Get the CRM You Need at the Price You Want
In FedEx’s case, patching together software from different vendors has helped avoid major problems. For example, when FedEx Services first implemented its Youcentric CRM system, the company underestimated the difficulties some field reps would have in accessing the Web-based system. Struminger and his team were able to modify the system by making changes to the server during a weekend. If FedEx had installed CRM software on all the laptops, "it would have been a costly nightmare," he says, noting that larger CRM packages he had looked at required that type of installation.
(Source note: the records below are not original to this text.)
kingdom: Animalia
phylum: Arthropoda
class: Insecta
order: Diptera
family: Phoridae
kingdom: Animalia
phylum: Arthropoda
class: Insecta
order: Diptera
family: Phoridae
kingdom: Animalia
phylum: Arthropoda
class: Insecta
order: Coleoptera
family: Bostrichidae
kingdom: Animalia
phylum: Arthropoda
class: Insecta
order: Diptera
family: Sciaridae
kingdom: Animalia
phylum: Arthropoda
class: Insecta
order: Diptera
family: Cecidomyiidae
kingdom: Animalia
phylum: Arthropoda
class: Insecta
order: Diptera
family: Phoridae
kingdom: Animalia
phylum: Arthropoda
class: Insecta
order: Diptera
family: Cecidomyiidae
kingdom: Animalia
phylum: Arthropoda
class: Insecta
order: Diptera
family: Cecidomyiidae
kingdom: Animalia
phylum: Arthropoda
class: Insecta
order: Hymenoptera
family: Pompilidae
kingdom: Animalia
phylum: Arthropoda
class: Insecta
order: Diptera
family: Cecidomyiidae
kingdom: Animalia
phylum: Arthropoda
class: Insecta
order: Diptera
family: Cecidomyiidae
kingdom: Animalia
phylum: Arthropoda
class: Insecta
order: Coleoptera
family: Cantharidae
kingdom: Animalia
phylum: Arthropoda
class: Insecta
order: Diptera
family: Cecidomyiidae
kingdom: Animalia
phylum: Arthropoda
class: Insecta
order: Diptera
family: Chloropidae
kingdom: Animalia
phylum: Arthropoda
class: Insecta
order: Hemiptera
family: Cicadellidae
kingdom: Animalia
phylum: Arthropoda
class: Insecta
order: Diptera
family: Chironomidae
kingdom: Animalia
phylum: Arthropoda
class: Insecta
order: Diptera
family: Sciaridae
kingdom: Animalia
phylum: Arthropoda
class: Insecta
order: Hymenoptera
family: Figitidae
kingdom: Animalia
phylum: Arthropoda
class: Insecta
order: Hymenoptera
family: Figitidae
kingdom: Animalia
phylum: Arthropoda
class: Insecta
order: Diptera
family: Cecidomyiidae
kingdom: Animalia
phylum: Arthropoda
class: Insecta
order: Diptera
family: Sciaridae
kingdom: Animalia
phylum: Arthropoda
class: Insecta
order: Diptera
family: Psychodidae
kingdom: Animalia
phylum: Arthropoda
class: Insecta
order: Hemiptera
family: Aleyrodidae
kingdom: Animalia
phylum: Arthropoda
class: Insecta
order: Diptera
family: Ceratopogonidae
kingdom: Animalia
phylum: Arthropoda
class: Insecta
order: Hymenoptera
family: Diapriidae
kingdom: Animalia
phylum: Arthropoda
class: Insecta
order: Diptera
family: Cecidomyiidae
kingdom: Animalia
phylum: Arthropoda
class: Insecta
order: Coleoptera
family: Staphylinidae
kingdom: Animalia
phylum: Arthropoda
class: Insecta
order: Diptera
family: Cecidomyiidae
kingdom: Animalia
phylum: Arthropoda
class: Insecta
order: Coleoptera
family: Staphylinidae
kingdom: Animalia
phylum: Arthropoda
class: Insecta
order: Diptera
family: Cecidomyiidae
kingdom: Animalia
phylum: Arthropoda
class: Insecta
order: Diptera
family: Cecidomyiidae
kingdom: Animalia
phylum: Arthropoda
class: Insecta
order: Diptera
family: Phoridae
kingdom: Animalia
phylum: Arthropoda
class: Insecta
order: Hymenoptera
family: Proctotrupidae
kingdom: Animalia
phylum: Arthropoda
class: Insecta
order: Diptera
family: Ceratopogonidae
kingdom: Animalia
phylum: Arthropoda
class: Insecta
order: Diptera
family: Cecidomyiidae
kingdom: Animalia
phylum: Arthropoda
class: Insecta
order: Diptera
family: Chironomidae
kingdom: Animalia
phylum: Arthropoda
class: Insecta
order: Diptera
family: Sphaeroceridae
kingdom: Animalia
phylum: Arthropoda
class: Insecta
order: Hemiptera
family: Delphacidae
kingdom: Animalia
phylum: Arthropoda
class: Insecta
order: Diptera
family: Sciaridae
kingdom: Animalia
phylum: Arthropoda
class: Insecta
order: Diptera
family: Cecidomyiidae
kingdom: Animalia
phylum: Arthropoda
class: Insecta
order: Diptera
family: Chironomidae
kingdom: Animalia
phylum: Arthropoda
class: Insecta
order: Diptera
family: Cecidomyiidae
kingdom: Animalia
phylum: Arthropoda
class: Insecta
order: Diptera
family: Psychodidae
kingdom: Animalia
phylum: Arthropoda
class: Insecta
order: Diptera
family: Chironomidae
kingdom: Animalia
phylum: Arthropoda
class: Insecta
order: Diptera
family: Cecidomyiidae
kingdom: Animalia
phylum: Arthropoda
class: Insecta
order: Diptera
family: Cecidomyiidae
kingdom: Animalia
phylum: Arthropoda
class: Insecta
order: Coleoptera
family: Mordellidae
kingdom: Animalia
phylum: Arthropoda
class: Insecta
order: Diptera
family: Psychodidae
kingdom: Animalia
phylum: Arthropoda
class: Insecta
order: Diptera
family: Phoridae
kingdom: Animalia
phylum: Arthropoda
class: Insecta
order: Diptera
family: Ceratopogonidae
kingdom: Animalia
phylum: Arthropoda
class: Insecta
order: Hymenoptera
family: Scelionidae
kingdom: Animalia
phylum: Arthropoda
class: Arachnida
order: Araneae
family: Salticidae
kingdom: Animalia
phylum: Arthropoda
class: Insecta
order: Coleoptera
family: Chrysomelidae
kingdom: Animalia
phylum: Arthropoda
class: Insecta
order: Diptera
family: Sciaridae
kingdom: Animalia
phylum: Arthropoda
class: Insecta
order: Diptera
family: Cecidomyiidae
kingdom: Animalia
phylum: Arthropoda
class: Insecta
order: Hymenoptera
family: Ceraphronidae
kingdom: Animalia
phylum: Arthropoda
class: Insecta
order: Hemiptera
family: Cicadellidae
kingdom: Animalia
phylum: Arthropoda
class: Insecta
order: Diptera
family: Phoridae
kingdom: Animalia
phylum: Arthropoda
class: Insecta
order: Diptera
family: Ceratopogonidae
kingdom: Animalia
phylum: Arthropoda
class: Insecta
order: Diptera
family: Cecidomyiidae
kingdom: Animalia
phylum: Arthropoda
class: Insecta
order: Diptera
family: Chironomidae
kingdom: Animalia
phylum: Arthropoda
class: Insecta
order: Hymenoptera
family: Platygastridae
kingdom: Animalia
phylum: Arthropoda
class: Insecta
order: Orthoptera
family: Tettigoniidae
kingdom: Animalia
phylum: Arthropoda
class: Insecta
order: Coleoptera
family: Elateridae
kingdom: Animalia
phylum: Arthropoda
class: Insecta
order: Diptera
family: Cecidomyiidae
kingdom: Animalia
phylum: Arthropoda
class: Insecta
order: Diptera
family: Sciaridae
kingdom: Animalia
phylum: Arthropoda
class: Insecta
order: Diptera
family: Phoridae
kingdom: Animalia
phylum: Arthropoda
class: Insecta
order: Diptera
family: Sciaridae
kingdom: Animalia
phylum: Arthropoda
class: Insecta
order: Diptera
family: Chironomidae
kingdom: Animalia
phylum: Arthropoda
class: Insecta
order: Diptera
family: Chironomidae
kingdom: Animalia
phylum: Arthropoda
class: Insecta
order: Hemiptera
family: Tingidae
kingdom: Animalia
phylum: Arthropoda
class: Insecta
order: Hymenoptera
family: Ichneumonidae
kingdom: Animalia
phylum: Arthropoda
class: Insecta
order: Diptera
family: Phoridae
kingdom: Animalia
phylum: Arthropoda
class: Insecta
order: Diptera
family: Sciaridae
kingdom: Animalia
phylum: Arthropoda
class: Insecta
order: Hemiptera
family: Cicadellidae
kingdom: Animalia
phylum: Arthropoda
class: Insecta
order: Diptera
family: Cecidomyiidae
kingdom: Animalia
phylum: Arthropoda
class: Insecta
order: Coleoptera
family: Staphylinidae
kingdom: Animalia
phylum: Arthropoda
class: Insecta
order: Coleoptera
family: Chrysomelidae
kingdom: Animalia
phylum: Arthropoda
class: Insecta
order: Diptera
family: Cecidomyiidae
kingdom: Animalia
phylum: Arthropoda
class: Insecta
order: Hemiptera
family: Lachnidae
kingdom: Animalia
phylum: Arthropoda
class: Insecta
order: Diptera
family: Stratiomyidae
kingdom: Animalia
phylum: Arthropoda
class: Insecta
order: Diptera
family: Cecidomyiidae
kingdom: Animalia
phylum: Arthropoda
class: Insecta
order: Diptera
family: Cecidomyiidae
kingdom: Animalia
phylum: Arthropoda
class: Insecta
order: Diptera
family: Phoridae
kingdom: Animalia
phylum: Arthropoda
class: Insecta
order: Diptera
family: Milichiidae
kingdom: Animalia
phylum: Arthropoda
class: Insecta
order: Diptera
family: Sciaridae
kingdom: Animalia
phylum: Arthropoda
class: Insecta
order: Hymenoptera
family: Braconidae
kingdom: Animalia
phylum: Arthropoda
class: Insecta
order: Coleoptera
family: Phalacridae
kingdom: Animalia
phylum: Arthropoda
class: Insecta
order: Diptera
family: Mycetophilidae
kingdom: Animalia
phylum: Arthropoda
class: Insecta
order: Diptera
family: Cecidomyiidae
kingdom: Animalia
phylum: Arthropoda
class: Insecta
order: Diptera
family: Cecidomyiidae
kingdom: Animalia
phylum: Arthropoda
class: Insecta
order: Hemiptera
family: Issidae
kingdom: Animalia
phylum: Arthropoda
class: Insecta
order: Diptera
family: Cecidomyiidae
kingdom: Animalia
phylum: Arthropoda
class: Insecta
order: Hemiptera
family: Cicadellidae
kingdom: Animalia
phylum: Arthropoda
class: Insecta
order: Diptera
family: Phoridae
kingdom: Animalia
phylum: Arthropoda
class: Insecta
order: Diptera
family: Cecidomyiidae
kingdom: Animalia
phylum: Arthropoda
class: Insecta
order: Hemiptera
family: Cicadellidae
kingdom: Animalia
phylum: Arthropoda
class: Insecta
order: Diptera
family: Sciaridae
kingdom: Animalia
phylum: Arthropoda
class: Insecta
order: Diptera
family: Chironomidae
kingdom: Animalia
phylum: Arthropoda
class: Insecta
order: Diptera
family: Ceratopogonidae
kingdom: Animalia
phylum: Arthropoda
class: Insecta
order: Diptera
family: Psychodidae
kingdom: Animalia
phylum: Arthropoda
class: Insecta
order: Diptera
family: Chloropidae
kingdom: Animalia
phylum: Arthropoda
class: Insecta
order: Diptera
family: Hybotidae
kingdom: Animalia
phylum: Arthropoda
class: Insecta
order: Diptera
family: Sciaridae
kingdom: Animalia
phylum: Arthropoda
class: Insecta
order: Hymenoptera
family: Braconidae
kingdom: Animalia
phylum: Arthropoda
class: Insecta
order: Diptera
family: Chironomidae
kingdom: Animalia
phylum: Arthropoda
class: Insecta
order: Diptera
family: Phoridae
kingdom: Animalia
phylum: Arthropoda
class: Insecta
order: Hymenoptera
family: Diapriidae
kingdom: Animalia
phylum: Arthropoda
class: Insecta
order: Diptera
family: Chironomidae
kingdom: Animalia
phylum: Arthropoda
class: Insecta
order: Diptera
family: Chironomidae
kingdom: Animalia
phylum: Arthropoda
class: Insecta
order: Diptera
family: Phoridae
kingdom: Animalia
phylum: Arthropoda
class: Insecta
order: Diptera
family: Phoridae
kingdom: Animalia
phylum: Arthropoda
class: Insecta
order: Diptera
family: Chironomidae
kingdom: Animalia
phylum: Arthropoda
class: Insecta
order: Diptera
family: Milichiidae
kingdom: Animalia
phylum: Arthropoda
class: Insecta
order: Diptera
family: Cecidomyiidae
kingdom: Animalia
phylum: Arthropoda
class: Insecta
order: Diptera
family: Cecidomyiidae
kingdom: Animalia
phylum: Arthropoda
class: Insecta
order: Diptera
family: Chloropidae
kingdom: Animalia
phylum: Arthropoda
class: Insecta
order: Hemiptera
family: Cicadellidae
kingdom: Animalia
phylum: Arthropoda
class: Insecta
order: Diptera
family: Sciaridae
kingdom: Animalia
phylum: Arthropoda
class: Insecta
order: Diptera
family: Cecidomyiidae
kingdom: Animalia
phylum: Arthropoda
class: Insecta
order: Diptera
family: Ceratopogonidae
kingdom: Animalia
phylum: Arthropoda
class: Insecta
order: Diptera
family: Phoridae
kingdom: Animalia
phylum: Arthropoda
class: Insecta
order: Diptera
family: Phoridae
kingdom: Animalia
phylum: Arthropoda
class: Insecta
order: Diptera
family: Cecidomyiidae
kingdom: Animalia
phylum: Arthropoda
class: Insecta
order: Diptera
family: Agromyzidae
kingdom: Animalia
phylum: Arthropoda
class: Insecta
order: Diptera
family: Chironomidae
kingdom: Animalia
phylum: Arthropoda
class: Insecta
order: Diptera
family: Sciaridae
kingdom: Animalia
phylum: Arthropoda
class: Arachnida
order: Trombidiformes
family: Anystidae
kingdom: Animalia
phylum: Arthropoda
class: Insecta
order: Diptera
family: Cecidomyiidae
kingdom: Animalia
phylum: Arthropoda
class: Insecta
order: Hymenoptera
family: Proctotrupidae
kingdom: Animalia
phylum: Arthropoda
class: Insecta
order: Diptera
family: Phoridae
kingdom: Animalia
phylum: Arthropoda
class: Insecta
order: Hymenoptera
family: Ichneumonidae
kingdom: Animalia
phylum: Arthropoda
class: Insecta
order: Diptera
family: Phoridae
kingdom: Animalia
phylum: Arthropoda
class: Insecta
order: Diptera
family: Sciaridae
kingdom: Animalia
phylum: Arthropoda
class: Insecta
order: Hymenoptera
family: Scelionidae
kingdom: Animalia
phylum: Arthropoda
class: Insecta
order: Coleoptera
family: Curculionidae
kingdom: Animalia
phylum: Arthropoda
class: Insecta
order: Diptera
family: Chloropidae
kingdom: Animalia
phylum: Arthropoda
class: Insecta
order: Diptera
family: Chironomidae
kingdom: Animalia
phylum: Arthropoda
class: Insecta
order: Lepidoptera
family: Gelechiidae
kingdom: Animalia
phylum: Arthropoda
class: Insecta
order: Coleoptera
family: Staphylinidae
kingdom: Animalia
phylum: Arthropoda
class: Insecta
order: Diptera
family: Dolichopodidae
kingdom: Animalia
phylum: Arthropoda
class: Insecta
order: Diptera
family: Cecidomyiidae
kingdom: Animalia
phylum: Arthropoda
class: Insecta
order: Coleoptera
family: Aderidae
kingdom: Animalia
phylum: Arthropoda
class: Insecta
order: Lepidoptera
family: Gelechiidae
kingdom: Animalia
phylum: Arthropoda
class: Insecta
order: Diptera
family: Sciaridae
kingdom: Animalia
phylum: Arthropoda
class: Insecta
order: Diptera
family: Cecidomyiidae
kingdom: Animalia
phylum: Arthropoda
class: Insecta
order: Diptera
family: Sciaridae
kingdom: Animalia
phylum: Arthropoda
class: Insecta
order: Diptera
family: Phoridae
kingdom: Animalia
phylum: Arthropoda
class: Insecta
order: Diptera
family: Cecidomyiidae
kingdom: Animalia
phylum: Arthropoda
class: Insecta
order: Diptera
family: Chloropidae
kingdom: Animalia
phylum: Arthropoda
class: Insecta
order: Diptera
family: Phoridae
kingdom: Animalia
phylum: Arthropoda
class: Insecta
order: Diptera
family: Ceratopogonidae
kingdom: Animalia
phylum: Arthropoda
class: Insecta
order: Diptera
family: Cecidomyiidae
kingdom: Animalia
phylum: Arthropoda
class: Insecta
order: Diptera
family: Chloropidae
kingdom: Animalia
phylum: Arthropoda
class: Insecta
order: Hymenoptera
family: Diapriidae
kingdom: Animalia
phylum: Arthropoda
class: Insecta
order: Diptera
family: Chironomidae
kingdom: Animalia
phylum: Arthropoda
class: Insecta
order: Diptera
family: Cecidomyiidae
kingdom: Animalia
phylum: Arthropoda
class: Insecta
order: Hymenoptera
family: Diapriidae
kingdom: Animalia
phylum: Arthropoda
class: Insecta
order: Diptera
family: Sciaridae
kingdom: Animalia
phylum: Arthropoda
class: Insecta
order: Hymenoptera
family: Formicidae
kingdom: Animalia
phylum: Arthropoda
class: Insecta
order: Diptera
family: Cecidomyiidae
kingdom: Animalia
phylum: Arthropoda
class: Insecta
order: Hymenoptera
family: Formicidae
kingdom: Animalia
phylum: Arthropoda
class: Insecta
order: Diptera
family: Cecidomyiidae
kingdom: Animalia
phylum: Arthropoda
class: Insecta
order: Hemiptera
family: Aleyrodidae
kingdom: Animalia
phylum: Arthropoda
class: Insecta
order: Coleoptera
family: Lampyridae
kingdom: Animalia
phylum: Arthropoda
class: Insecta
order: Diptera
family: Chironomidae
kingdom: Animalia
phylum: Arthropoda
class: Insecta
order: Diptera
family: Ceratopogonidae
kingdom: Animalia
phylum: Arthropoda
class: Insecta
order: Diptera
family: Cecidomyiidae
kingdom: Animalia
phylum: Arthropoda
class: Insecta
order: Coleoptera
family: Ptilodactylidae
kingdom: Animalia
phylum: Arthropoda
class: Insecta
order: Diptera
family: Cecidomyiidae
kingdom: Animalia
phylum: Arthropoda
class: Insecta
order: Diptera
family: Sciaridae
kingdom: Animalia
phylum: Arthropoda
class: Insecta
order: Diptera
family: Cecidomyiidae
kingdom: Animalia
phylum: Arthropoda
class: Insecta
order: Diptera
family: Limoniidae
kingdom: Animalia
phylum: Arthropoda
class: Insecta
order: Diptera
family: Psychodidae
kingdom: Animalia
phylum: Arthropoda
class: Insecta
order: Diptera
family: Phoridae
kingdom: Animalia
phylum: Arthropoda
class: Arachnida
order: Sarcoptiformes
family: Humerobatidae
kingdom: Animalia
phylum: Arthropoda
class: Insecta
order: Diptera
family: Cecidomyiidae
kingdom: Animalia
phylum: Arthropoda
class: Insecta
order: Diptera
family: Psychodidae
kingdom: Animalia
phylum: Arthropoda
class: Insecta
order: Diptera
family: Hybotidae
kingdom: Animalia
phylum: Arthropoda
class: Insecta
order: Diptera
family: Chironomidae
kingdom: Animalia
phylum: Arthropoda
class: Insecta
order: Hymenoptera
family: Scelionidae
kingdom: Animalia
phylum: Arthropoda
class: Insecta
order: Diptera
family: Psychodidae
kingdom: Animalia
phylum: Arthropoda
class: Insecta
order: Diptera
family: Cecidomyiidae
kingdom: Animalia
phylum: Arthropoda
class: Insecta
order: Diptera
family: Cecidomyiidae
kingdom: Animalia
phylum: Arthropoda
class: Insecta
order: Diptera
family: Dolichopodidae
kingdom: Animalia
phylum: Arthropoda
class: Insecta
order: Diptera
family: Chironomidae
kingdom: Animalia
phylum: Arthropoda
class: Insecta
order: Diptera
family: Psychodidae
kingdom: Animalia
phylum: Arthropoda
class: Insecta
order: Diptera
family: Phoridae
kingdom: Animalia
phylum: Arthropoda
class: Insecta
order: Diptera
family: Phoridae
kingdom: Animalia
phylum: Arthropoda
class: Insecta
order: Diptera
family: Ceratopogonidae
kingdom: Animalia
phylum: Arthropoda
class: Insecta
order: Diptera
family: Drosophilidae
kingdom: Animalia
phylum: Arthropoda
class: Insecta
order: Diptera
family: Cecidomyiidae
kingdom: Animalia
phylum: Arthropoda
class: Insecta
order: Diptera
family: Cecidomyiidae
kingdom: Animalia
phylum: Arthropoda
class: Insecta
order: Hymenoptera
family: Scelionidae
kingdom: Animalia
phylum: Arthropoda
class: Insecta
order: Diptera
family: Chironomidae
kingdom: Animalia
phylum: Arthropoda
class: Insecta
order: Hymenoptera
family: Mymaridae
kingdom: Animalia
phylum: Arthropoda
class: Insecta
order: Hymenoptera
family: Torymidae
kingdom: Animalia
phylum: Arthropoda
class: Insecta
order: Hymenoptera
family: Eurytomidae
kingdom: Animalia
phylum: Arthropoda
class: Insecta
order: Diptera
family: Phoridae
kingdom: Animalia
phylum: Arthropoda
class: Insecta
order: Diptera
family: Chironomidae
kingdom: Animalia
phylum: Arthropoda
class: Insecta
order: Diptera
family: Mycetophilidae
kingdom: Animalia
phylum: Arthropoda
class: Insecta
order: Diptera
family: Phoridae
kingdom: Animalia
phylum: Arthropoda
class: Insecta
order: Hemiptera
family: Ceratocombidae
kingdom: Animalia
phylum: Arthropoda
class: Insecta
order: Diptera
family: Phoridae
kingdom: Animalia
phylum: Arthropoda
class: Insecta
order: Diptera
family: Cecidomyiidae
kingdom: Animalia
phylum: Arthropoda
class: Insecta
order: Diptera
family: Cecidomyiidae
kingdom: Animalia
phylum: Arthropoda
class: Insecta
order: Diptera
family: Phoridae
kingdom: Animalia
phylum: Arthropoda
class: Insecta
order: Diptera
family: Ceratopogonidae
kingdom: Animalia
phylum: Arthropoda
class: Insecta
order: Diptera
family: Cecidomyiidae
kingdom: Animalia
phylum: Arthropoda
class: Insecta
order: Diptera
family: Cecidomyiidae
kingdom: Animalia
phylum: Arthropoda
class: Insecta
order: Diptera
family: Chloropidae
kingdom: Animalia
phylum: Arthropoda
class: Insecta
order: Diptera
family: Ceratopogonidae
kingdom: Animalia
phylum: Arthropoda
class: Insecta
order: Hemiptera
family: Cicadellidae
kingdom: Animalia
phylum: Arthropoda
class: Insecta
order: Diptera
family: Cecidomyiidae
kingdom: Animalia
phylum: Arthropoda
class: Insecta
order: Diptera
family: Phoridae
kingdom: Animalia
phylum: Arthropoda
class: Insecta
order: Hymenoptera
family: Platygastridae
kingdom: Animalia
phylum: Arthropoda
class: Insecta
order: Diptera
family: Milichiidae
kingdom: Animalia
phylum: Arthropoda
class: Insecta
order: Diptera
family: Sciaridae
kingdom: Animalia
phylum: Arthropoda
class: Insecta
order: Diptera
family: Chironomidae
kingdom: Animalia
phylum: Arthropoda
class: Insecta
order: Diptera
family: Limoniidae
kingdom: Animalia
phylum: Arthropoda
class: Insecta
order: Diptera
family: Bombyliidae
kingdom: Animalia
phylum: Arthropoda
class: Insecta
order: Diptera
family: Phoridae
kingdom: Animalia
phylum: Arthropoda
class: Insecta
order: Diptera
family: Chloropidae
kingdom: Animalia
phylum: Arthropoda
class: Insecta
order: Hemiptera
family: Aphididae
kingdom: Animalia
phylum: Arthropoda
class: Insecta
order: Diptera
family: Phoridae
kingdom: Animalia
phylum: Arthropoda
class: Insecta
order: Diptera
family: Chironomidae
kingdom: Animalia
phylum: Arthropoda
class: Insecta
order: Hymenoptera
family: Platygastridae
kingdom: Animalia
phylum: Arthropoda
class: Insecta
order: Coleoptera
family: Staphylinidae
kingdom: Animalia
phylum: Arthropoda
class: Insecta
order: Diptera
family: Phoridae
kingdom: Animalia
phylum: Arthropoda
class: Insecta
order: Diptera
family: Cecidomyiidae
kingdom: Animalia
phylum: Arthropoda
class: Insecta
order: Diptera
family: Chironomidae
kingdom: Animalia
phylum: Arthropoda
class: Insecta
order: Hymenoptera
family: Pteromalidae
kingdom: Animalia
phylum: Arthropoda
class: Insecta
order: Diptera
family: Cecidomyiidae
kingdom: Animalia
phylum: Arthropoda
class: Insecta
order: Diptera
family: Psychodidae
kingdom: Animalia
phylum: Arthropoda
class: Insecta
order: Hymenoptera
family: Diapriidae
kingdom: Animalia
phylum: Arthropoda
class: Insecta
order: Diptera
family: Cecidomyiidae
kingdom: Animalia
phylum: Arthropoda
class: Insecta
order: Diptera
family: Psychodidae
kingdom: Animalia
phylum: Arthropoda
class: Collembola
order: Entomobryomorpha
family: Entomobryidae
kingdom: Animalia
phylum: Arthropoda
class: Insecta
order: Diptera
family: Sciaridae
Denis Pombriant, research director in CRM at Aberdeen Group, calls this modular approach to CRM the wave of the future. For example, if a company chooses a vendor that uses Java architecture, it can also develop Beans (reusable software components written in Java that can be used by a Java development environment) that will integrate into a legacy system. "In this way, it’s entirely possible to mix multiple vendors," Pombriant says. "I call this ’best of breed on steroids.’"
CRM for Rent
FOR THOSE WHO DON’T MIND FORGOING the ability to customize CRM applications, or for small companies that need only a targeted application such as sales-force automation, ASPs can be an alternative to putting off CRM ambitions. Vendors such as 3-year-old Salesforce.com and 4-year-old Upshot offer rented CRM applications, with a focus on sales-force automation that can be less expensive than what a major CRM vendor would charge for a year. Such nipping at the heels has prompted the top dogs, such as Oracle, PeopleSoft and Siebel, to also offer outsourced CRM packages. For those who need more personalization and control, there is the managed service provider (MSP), such as Wheelhouse, which offers consulting services and some customization in addition to a hosted application. Consulting companies such as Cap Gemini Ernst & Young and IBM Global Services also offer MSP CRM packages. (CIO’s publisher, CXO Media, holds an investment stake in Salesforce.com and Wheelhouse.)
Rodric O’Connor, CTO at San Francisco-based investment bank Putnam Lovell Securities, decided to take the risk of going with an ASP. The economy wasn’t yet in retreat in early 2000, and Putnam Lovell was still growing. O’Connor had to decide whether to add to his six-person IT staff in order to build a bigger infrastructure and maintain complicated software installations. As the boutique bank grew, IT requirements were starting to become unwieldy. Nine separate databases held customer information, and each division had its own contact records. "It was a nightmare, and there was pain involved," O’Connor says. Customers were routinely receiving duplicate research reports, even holiday cards?or none at all. O’Connor looked at vendors including Siebel and Onyx, but he decided outlays of up to $2 million were too much to swallow for a small bank, even with its expected growth.